OCW: What else would you like to add about teaching this course?
I don't think any educator should be too busy to put as much time into their teaching as their research.
— Michael Short
PROFESSOR SHORT: I like teaching this course because it's a lot of fun. That's really why I'm in teaching in the first place. And it's important for educators to enjoy what they're doing. At places like MIT, research is number one, and for some folks teaching can be a distraction. The researchers here are often passionate educators, and everyone I know here has the capability to teach great classes. But we all can do a lot more with our teaching. Once in a while I feel it to be a distraction, too. And then I remember why I chose the faculty route and not the research scientist route, because I really do like to teach.
I hope that every educator, whether at a research school or not, remembers why they decided on the education route, and that their responsibility is to educate and not just to further their own research agenda. To me, busy is a four-letter word—it’s a way of saying, “I'm de-prioritizing you.” I don't think any educator should be too busy to put as much time into their teaching as their research.
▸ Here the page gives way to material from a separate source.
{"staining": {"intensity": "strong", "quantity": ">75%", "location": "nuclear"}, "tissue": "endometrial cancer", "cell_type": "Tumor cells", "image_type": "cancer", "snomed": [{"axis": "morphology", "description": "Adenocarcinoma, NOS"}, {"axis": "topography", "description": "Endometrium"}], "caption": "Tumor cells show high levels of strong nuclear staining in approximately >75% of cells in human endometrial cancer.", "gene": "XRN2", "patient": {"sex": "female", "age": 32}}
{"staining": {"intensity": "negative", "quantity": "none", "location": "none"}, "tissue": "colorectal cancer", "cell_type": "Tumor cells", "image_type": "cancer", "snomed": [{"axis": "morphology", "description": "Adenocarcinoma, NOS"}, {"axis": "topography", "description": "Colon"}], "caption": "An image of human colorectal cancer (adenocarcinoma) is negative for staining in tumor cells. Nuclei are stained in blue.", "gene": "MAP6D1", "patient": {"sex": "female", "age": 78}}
OCW: What's the rant page, and how does it shape your teaching?
PROFESSOR SHORT: The rant page is an anonymous, simple, online comment form that I wrote where students can tell me things that they want changed. I try my best to collect in-person feedback from the students, both one-on-one and in class, but some students don't feel comfortable telling a professor, “I don't like what you're doing.” So I give them a place to do so completely anonymously. Creating the rant form took only about 20 lines of code. It wasn't hard.
So now I get real-time comments like, “I can't read your writing.” Then I know to slow it down. Or, “I really wish you wouldn't slow the class down for this one student's incessant questions.” So I know to limit each student to a few questions if it gets to be too much. And I reassure the students in class that it's safe to raise these concerns because it's anonymous. I have literally no way of knowing who wrote a given comment. But if one person wrote it, probably a lot of them are thinking it.
And it makes the students feel good to know that they can make a suggestion at 2 AM and then by 10 AM it will be addressed. The class can change in real time, and they know they have the power to shape their own learning. It's a way to empower the students with zero consequences to them.